Pure machine output. stdout is parseable. Logs, progress, and chatter go to stderr. Errors are structured objects with a code and a hint, never a raw traceback.
Single-round-trip sufficiency. A result carries what the agent needs to act and to cite, without a follow-up call. A search hit includes the text and the page and the bbox.
Honest verdicts. A gate fails only when the real operation would fail. A check that cries wolf is worse than no check.
Discoverability from the skill alone. An agent reading only the skill can find the capability. A real tool that the skill omits does not exist, as far as the agent is concerned.
Self-correcting, legible errors. The tool repairs bad input where it can, and explains what to do when it cannot.
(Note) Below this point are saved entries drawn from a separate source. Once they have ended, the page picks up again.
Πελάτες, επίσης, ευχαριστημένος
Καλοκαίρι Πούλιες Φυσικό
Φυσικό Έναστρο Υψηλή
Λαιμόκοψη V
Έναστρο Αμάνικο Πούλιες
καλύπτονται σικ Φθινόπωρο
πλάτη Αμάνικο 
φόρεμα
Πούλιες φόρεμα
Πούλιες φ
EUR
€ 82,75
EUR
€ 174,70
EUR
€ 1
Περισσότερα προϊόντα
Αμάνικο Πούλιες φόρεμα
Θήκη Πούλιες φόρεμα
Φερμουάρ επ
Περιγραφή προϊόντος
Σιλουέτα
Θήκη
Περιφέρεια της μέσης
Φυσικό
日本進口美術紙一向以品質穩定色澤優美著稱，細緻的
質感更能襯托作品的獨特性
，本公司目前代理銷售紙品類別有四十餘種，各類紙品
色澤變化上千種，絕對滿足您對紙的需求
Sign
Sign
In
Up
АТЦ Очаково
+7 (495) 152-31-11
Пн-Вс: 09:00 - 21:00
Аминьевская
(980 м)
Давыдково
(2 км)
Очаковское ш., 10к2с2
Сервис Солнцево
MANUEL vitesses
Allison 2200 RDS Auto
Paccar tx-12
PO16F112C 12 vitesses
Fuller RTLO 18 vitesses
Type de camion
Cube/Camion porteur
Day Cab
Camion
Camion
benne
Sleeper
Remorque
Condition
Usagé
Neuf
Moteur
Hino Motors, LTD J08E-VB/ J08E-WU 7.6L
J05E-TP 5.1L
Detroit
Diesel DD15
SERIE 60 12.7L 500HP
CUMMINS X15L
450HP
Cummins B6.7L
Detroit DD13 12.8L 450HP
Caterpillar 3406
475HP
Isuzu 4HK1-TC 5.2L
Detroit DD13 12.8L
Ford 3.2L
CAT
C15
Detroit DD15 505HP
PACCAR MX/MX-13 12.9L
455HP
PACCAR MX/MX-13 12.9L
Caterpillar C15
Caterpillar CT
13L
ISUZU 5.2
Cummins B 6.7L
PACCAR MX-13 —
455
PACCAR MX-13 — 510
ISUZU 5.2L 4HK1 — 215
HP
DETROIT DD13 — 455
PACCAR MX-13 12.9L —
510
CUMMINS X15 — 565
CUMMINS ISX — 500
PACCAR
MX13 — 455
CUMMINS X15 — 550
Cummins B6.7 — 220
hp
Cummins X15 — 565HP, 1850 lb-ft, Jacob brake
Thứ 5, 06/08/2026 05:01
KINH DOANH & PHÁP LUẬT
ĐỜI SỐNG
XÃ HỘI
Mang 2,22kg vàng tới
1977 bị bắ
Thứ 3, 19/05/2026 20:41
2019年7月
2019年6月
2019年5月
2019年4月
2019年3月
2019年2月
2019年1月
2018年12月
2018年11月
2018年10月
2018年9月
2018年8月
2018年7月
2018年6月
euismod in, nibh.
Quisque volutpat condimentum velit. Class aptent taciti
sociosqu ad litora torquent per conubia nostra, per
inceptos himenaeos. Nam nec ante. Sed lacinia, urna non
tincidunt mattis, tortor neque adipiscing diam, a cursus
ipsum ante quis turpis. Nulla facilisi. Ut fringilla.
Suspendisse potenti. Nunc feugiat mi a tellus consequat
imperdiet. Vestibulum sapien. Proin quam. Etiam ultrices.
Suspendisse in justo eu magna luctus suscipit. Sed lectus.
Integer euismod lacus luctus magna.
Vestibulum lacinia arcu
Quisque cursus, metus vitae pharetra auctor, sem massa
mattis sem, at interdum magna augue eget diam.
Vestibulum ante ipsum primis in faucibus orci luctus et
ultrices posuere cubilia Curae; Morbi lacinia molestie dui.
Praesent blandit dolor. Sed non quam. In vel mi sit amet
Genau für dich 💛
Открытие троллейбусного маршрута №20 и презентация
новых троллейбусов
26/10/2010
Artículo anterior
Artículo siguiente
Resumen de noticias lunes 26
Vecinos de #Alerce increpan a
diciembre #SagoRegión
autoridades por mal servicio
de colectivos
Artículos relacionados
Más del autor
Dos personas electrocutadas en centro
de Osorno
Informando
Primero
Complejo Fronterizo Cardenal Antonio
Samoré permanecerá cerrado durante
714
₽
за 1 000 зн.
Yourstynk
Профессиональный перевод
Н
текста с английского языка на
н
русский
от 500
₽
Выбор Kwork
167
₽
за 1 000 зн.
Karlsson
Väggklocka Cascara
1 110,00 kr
Worked example: one ANCHOR AX-test session¶

A fresh agent was asked to set up ANCHOR with a personal key, ingest a PDF, and find content in it. It succeeded at the task. It also produced these findings.

Finding	Heuristic violated	Severity	Status
The skill listed `get_gold_regions` but no search tool, so the agent nearly told the user "no search exists." Search exists across CLI, MCP, and HTTP.	Discoverability, Contract truth	High (false "no")	Fixed: `search_documents` / `anchor search` now in the skill.
`anchor check --probe` reported "not ready" while the real ingest worked. The probe sent a deprecated `max_tokens` the model rejected. Ingestion sends neither token param.	Honest verdicts	High (corrosive false negative)	Fixed: the probe sends no token-cap parameter.
`anchor ingest` mixed RapidOCR INFO logs and progress bars into the output.	Pure machine output	Medium (a stricter parser would choke)	Fixed: `stdout` is pure JSON, noise quieted to `stderr`.
`anchor env create` echoed the resolved config back, including key state. The agent could set up and know it was set up.	(Positive) Contract truth	n/a	Keep. The model for the rest of the CLI.

The through-line: skill ≠ CLI, probe ≠ ingest, logs ≠ stdout. Three instances of one bug. The fix was not a feature. It was making each surface tell the truth.

How to run an AX test on ANCHOR¶

Pick a task a real user would ask for. Keep it end to end.
Start a fresh agent session in a clean folder. Give it the installed skill and the registered MCP or CLI, and nothing else. Do not coach it.
Give the task in one message. Then read, do not help.
Log each friction against the heuristics above, with a severity.
Fix contract inconsistencies first. Add a regression test so the surface cannot drift back. Then improve ergonomics.
Re-run the task to confirm the friction is gone.

Next tier: ergonomics after truth¶

Once the surfaces tell the truth, AX work shifts from correctness to ergonomics. The open item for ANCHOR is a cite-ready search result: anchor search --json (and the matching MCP shape) returning, inline per hit, the full region text, the page, the bbox, the region_id, a section breadcrumb, and optional neighbors. That lets an agent answer and cite in a single call, which is heuristic 3 in practice.